Experimental Molecular Biophysics, Department of Physics, Freie Universität Berlin, Berlin, Germany.
Division of Biology and Chemistry-Laboratory for Biomolecular Research, Paul Scherrer Institute, Villigen, Switzerland; Department of Biology, ETH Zürich, Zürich, Switzerland.
Biophys J. 2019 Apr 2;116(7):1248-1258. doi: 10.1016/j.bpj.2019.02.025. Epub 2019 Mar 5.

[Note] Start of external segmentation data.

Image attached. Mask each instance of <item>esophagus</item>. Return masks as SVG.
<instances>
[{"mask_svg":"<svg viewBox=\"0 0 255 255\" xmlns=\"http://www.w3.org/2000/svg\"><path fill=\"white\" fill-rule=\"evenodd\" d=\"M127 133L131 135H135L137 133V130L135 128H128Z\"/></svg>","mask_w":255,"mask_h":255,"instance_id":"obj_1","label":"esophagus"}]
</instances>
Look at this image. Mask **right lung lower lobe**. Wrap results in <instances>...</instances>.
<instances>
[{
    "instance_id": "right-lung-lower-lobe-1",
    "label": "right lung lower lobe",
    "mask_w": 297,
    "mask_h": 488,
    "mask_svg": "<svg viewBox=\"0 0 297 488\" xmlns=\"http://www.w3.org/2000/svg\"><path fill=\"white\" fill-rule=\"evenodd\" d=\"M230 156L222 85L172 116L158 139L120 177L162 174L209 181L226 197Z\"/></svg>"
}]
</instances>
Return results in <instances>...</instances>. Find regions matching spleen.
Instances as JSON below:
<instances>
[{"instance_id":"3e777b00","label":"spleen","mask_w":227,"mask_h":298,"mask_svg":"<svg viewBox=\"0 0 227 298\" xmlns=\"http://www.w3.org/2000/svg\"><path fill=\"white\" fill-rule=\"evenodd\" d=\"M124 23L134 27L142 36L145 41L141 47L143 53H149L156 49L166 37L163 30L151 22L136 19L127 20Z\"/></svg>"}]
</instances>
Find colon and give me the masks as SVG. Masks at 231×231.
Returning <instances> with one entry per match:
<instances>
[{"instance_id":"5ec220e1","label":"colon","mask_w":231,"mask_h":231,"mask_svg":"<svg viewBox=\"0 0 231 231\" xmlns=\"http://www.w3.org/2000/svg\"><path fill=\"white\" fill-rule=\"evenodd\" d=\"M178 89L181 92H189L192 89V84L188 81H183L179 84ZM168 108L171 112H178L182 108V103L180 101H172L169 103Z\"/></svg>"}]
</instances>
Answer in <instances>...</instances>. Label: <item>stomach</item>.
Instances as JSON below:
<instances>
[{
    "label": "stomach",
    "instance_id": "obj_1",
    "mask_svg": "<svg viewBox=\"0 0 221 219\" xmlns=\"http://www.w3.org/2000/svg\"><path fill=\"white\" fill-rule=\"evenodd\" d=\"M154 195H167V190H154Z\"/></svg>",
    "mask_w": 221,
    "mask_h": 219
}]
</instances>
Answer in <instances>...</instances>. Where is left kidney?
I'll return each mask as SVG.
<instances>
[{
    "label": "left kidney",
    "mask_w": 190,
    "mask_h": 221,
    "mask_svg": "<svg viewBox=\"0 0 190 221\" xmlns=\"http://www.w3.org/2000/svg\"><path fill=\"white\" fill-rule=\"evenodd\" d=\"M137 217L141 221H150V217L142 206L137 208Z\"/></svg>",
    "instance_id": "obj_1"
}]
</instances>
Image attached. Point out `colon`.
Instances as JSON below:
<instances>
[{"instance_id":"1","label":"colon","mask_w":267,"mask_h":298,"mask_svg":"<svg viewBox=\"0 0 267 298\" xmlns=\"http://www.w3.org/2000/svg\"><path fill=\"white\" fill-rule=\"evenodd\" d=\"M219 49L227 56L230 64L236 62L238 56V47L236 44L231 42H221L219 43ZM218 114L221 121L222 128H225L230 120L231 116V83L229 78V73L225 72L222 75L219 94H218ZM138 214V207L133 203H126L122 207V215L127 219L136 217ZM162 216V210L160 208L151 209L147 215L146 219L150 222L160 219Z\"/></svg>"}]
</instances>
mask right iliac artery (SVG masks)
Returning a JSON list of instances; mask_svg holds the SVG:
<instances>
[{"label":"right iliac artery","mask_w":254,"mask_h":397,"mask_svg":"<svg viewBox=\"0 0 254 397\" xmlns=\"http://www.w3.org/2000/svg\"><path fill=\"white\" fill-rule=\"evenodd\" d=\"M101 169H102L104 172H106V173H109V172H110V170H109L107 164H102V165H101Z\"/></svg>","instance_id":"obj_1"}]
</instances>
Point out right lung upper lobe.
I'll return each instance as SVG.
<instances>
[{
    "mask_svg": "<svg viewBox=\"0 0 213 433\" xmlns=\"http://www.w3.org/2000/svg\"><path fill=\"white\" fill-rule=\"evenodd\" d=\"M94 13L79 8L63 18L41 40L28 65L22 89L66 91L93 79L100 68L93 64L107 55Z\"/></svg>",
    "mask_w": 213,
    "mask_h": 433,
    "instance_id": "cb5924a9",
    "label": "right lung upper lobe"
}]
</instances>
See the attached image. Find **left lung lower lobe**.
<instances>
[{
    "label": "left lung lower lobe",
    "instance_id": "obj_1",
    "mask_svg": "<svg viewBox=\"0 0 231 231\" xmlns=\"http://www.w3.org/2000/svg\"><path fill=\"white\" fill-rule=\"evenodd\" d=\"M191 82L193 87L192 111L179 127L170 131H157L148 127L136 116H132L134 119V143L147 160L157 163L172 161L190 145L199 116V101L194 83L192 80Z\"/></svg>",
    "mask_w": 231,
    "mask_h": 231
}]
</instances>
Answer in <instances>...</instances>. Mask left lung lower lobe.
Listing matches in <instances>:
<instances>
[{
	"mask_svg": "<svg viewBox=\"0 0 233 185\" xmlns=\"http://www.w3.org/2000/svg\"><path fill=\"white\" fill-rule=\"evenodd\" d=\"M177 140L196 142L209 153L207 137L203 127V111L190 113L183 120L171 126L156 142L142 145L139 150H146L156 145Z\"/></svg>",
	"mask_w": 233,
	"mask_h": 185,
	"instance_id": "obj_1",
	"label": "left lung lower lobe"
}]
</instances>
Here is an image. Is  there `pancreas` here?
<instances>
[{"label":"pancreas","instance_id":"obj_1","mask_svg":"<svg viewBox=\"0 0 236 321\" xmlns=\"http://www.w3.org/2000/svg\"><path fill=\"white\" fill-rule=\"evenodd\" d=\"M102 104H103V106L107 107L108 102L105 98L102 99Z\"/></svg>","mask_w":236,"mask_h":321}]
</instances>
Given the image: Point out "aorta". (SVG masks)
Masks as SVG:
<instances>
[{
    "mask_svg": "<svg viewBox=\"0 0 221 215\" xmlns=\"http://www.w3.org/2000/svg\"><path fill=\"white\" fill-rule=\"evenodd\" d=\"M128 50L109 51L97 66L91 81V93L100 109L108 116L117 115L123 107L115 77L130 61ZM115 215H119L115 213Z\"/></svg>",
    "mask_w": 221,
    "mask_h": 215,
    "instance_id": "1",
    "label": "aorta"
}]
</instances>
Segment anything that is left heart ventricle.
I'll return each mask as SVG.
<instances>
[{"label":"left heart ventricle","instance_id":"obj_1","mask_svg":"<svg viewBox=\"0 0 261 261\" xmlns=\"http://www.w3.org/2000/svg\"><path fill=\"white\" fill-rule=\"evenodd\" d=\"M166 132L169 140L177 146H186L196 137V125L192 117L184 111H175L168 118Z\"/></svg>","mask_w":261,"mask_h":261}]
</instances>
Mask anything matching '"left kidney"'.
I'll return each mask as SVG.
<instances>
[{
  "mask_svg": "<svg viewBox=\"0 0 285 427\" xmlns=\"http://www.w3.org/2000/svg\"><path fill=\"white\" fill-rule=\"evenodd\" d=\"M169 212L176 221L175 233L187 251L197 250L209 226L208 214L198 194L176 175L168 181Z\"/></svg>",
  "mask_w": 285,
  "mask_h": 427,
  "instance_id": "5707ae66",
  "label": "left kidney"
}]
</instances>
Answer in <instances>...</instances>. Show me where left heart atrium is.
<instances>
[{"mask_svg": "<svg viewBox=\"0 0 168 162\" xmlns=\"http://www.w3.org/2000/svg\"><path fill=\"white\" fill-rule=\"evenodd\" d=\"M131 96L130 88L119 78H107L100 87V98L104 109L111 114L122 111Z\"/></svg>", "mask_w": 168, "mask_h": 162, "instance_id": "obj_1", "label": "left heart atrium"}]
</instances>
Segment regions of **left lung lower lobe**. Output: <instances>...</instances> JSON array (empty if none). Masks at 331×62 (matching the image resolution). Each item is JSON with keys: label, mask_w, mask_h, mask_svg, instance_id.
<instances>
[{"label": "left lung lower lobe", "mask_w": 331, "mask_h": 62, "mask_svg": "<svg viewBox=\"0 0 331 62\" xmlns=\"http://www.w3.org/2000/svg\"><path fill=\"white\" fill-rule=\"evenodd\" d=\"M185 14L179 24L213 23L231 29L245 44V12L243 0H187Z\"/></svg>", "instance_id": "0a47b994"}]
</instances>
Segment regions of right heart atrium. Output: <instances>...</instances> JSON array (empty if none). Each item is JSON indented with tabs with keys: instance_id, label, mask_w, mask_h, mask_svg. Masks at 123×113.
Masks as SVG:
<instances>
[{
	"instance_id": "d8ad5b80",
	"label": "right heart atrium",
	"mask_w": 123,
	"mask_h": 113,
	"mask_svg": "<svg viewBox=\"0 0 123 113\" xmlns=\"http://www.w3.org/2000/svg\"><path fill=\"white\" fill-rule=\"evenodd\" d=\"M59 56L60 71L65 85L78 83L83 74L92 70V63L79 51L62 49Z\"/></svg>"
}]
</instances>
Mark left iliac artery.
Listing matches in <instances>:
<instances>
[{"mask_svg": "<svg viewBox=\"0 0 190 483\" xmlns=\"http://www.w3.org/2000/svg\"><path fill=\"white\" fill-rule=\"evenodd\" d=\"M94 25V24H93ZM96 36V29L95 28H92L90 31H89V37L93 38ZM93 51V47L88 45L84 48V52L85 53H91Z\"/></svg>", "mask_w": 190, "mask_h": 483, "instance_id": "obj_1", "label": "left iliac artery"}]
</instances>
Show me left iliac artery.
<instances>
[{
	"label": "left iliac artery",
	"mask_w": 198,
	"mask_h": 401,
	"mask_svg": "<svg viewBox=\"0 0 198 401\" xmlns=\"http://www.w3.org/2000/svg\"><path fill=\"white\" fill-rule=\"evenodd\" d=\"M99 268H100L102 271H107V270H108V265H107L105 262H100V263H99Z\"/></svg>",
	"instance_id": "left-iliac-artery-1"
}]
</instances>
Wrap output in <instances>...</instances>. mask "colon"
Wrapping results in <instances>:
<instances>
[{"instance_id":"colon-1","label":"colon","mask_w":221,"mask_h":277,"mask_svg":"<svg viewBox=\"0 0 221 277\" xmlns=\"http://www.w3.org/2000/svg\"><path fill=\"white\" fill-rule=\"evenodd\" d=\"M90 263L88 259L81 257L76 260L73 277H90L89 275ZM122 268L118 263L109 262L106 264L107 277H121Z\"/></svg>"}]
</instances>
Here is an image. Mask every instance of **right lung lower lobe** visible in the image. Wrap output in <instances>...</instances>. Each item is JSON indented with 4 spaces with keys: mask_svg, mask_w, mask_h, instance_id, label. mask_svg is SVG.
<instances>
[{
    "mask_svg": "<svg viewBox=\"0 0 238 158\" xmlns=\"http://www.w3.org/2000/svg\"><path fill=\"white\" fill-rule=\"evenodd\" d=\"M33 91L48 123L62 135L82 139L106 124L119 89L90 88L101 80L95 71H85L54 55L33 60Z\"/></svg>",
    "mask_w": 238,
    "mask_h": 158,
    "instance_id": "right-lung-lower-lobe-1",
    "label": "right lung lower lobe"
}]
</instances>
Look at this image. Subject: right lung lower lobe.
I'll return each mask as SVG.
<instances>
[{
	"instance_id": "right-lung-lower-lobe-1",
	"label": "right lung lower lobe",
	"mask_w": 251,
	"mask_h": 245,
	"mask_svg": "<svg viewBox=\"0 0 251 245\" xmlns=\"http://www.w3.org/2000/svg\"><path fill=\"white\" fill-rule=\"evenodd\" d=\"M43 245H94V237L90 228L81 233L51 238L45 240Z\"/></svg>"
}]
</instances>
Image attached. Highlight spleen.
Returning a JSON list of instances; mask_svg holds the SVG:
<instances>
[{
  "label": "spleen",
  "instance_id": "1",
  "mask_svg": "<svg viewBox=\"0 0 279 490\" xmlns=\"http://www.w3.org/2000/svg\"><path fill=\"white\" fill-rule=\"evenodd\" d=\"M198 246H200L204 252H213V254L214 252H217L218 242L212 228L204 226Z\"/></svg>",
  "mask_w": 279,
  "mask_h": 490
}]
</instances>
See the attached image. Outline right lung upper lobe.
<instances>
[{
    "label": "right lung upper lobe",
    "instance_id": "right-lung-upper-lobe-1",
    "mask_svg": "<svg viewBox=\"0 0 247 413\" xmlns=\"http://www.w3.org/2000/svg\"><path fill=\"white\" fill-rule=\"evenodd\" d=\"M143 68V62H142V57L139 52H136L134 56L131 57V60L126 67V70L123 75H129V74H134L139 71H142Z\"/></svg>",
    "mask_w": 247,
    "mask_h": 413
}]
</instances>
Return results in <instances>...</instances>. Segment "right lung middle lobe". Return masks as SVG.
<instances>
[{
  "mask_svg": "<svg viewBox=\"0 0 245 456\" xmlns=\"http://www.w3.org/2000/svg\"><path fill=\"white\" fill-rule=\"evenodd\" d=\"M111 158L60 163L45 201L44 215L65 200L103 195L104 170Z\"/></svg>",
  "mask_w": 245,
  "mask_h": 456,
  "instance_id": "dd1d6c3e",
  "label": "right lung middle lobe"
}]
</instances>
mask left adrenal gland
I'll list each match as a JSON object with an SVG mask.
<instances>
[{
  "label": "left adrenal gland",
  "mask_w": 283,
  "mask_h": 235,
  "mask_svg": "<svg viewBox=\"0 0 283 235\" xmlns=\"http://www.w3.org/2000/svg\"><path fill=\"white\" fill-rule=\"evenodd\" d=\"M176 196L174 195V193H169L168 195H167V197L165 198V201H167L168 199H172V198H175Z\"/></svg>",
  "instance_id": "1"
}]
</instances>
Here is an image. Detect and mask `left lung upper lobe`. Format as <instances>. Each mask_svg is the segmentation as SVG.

Bistable opsins are photopigments expressed in both invertebrates and vertebrates. These light-sensitive G-protein-coupled receptors undergo a reversible reaction upon illumination. A first photon initiates the cis to trans isomerization of the retinal chromophore-attached to the protein through a protonated Schiff base-and a series of transition states that eventually results in the formation of the thermally stable and active Meta state. Excitation by a second photon reverts this process to recover the original ground state. On the other hand, monostable opsins (e.g., bovine rhodopsin) lose their chromophore during the decay of the Meta II state (i.e., they bleach). Spectroscopic studies on the molecular details of the two-photon cycle in bistable opsins are limited. Here, we describe the successful expression and purification of recombinant rhodopsin-1 from the jumping spider Hasarius adansoni (JSR1). In its natural configuration, spectroscopic characterization of JSR1 is hampered by the similar absorption spectra in the visible spectrum of the inactive and active states. We solved this issue by separating their absorption spectra by replacing the endogenous 11-cis retinal chromophore with the blue-shifted 9-cis JSiR1. With this system, we used time-resolved ultraviolet-visible spectroscopy after pulsed laser excitation to obtain kinetic details of the rise and decay of the photocycle intermediates. We also used resonance Raman spectroscopy to elucidate structural changes of the retinal chromophore upon illumination. Our data clearly indicate that the protonated Schiff base is stable throughout the entire photoreaction. We additionally show that the accompanying conformational changes in the protein are different from those of monostable rhodopsin, as recorded by light-induced FTIR difference spectroscopy. Thus, we envisage JSR1 as becoming a model system for future studies on the reaction mechanisms of bistable opsins, e.g., by time-resolved x-ray crystallography.
双稳态视蛋白存在于无脊椎动物和脊椎动物中。这些对光敏感的 G 蛋白偶联受体在光照下会发生可逆反应。第一个光子通过质子化的 Schiff 碱引发与蛋白结合的视黄醛发色团的顺式到反式异构化,以及一系列过渡态,最终导致形成热稳定和活跃的 Meta 状态。第二个光子的激发使这个过程反转,恢复原来的基态。另一方面,单稳态视蛋白(例如牛视紫红质)在 Meta II 状态衰减过程中失去其发色团(即漂白)。关于双稳态视蛋白中双光子循环的分子细节的光谱研究受到限制。在这里,我们描述了来自跳蛛 Hasarius adansoni(JSR1)的重组视紫红质-1 的成功表达和纯化。在其自然构象中,JSR1 的光谱特征受到非活性和活性状态下相似可见光谱吸收谱的阻碍。我们通过用蓝移的 9-cis JSiR1 取代内源性 11-cis 视黄醛来分离它们的吸收光谱,从而解决了这个问题。使用该系统,我们在脉冲激光激发后使用时间分辨紫外可见光谱获得光循环中间体的上升和衰减的动力学细节。我们还使用共振拉曼光谱阐明了光照下视黄醛发色团的结构变化。我们的数据清楚地表明,质子化的 Schiff 碱在整个光反应过程中是稳定的。我们还表明,与单稳态视紫红质不同,蛋白伴随的构象变化,如用光诱导的 FTIR 差光谱记录的那样。因此,我们设想 JSR1 成为未来研究双稳态视蛋白反应机制的模型系统,例如通过时间分辨 X 射线晶体学。